Completely absent in the novel is any realistic portrayal of a committed, long-term same-sex relationship. The novel relies, instead, on a particular, negative characterization of same-sex relationships (that appears in the thought processes of Paul's mother and his bishop) in order to provide the rational structure within which a commitment to the LDS Church is sustained. That characterization includes the assertions that: A) the love between two members of the same-sex is only a counterfeit of the true love between two members of the opposite sex, and therefore of necessity inferior to heterosexual love, and B) entering into a same-sex relationship can (therefore) perhaps offer pleasure in the short-term, but only unhappiness and misery in the long-term. This characterization is the primary support for the argument under-girding the novel that the Church's restrictions -- though seemingly unreasonable -- are actually calculated to ensure individuals' greatest happiness.
That sounds good in theory, if you come from a culture saturated with anti-gay stereotypes, as most Mormons do.
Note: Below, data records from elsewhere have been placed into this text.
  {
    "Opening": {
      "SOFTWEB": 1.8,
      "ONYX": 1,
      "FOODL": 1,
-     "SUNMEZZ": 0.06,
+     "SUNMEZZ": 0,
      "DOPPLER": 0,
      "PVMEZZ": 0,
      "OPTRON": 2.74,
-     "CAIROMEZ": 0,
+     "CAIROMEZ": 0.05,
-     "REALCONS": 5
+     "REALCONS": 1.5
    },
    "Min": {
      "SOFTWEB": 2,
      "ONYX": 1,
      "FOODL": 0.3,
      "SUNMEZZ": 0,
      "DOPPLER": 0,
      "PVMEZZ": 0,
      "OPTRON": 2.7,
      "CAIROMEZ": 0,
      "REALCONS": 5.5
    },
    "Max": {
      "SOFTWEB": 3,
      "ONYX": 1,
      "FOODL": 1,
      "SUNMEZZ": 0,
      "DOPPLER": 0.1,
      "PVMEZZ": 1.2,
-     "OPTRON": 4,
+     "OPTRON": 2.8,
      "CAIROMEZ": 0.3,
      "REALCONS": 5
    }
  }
But it runs into trouble the moment you encounter happy, truly loving, real-life, same-sex relationships. There's much more I could say on this score, but I'll let it go at that for now.
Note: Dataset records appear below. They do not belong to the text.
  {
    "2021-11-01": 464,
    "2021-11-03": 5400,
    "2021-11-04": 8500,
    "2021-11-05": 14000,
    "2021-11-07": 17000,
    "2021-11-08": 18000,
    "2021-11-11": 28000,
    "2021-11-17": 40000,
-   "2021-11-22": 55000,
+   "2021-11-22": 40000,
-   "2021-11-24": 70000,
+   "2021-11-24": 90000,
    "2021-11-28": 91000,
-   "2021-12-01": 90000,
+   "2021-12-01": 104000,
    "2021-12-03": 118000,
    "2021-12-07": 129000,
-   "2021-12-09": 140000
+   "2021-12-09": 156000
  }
I think the larger question is whether the church's position against same-sex marriage necessitates belief that the love between two people of the same sex
must be less loving and
must lead to misery. If so, then actual data on the quality of same-sex relationships can potentially disrupt LDS beliefs about marriage. From a Latter-day Saint perspective (to speak nothing of a more general Christian perspective), I think there is a problem with arguing for the spiritual inferiority and/or sinfulness of same-sex relationships, if there doesn't appear to be any qualitative difference in terms of love or happiness between same-sex relationships and heterosexual relationships. Sin in the classic sense has concrete, this-worldly consequences with observable, measurable impacts on this-worldly happiness. Lying, stealing, coveting, murder, adultery, substance abuse, all have clear, observable, obvious impacts on an individual's ability to live happily and lead a productive, positive life. In Mormon terms, "wickedness never was happiness." So if we find genuinely happy, loving same-sex relationships, where does that leave a theological position that same-sex relationships can only be sinful?
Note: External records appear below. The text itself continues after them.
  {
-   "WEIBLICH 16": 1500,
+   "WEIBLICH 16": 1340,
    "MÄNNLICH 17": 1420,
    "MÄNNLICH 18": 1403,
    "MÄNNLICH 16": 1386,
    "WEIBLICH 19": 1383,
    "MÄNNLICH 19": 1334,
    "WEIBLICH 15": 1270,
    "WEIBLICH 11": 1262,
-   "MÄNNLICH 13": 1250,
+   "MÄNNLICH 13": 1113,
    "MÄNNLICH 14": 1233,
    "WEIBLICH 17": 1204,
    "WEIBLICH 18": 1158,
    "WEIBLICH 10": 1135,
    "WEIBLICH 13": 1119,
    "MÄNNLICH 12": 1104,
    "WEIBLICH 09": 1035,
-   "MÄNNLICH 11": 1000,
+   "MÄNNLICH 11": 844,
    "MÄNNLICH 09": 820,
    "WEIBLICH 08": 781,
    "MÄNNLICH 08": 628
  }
A young, gay Latter-day Saint beginning to feel with increasing urgency the hunger to connect intimately with another human being needs to know if the unique demands the Church makes of him or her can for a life-time
actually be navigated successfully, not just
theoretically, and not just in the imagination of a well-meaning author. If they are encouraged in the path of LDS faithfulness by holding up an ultimately falsifiable stereotype of same-sex love, are we setting them up for a very deep kind of disillusionment, not to mention an ultimate loss of faith?